* _ASSIGNED TASK_
Leaving out all pictures, return the records word for word.

* _MATERIAL PROVIDED_
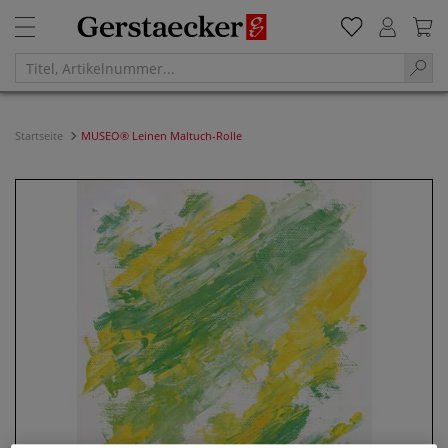
Startseite
MUSEO® Leinen Maltuch-Rolle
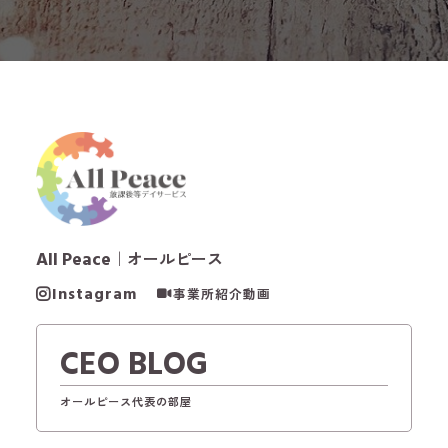
All Peace
｜オールピース
Instagram
事業所紹介動画
CEO BLOG
オールピース代表の部屋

* _OUTPUT_
Startseite
MUSEO® Leinen Maltuch-Rolle
All Peace
｜オールピース
Instagram
事業所紹介動画
CEO BLOG
オールピース代表の部屋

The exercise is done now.